- **Extrait**
════

3. Des tarifs encore sous-évalués dans le privé

Le problème de la rémunération se pose aussi pour les sages-femmes libérales. Elles demandent la revalorisation de leurs actes. 

Le tarif de la consultation a été légèrement augmenté il y a quelques années : il est passé de 2 750 à 3 520 francs. "À Tahiti ou en Métropole, le tarif de la consultation d'une sage-femme s'aligne sur celui des médecins généralistes", observe Valérie Lescroart. Ce qui n'est pas le cas en Calédonie, où la consultation chez un médecin libéral est de 4 250 francs. 

Autre différence dans Hexagone : le coût d'un acte est facturé de la même manière, qu'il soit pratiqué par une sage-femme ou un gynécologue. "Alors qu'ici, le prix de la consultation sera toujours de 3 520 pour une sage-femme, même si elle réalise un frottis." 


4. De nombreux textes en souffrance

Depuis 2018, une loi est passée au Congrès pour autoriser les Calédoniennes à recourir à l'interruption volontaire de grossesse (IVG) médicamenteuse en dehors des structures hospitalières. Il s'agissait d'étendre un dispositif déjà existant dans l'Hexagone.

Dans les faits pourtant, les sages-femmes libérales, tout comme les médecins, ne peuvent toujours pas pratiquer ces avortements en cabinet. En cause : la délibération pour réglementer cet acte n'a toujours pas été votée. 

Autre texte toujours en attente d'être appliqué : la possibilité pour les sages-femmes de prescrire des dépistages et des traitements pour les infections sexuellement transmissibles (IST) à destination des partenaires des patientes qu'elles suivent. 

Enfin, les sages-femmes attendent toujours de pouvoir prescrire des arrêts maladie pour leur patiente en cas d'avortement ou de fausses couches. Pour le moment, elles ne peuvent le faire que pendant la grossesse de leurs patientes et pour une durée maximum de quinze jours. 


5. Des conditions de travail qui se dégradent

On compte actuellement 127 sages-femmes sur toute la Calédonie, dans le public et le privé, dont 44 au CHT. Ces professionnelles de la santé maternelle dénoncent une surcharge de travail chronique et un manque de personnel, ce qui conduit à une dégradation des soins. La fermeture temporaire de lits et le manque de personnel supplémentaire en maternité au Médipôle ont exacerbé la situation, retardant les soins nécessaires. « Les conditions de travail se dégradent de jour en jour », signale Charlène, sage-femme ) l'hôpital.  La quarantaine de sages-femmes du Médipôle cumule plus de 5 500 heures supplémentaires non payées et qu'elle peine à récupérer. 

Cette surcharge de travail se ressent sur la prise en charge des patientes. "On n’en peut plus, il faut que ça change parce que nos patientes en subissent les conséquences tous les jours, alerte une professionnelle. On ne nous permet plus d'exercer notre métier en toute sécurité. Et c’est pour ça qu’on se mobilise". 


6. La Calédonie de moins en moins attractive

Face à la précarisation de la profession sur le Caillou, la Calédonie n’est plus une destination privilégiée par les soignants. Même les étudiants calédoniens hésitent à rentrer exercer au pays.

════

- **Travail demandé**
A: Reproduisez fidèlement tout ce qui, dans l'extrait, va de « 4. De nombreux » jusqu'à « existant dans l'Hexagone. ».
B: D'après l'extrait, combien coûte une consultation chez un médecin libéral en Calédonie ?

- **Données étudiées**
════

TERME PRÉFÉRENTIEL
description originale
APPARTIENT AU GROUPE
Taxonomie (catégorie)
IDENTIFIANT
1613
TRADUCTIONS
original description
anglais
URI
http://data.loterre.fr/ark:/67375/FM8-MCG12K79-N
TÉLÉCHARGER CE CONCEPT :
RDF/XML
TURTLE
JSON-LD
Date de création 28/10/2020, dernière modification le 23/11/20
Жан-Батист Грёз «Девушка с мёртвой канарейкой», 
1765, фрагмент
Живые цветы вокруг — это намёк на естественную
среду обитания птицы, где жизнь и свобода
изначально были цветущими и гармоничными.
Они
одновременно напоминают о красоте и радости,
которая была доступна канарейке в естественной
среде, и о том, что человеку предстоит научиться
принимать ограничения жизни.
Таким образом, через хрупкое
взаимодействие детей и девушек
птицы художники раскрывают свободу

════

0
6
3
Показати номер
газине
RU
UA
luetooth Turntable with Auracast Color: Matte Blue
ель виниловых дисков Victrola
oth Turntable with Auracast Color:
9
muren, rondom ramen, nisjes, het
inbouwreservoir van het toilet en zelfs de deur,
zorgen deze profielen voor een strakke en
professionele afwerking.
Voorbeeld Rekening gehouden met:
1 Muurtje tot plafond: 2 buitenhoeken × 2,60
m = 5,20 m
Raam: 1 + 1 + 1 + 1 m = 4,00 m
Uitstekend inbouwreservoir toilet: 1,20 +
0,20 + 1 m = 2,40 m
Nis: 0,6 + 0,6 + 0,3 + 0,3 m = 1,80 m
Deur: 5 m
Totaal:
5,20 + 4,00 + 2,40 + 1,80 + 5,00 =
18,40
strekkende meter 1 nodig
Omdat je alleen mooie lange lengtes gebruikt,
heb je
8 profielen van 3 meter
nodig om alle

════

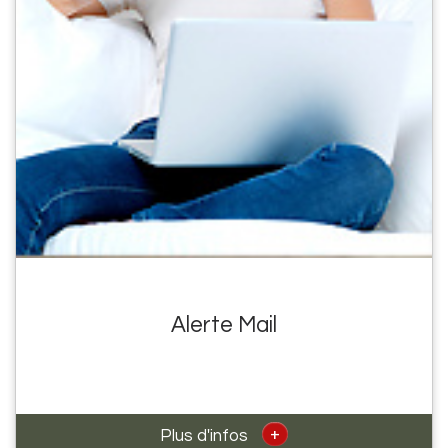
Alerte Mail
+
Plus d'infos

════

- **Corrigé**
A:
4. De nombreux textes en souffrance

Depuis 2018, une loi est passée au Congrès pour autoriser les Calédoniennes à recourir à l'interruption volontaire de grossesse (IVG) médicamenteuse en dehors des structures hospitalières. Il s'agissait d'étendre un dispositif déjà existant dans l'Hexagone.

B: 4 250 francs.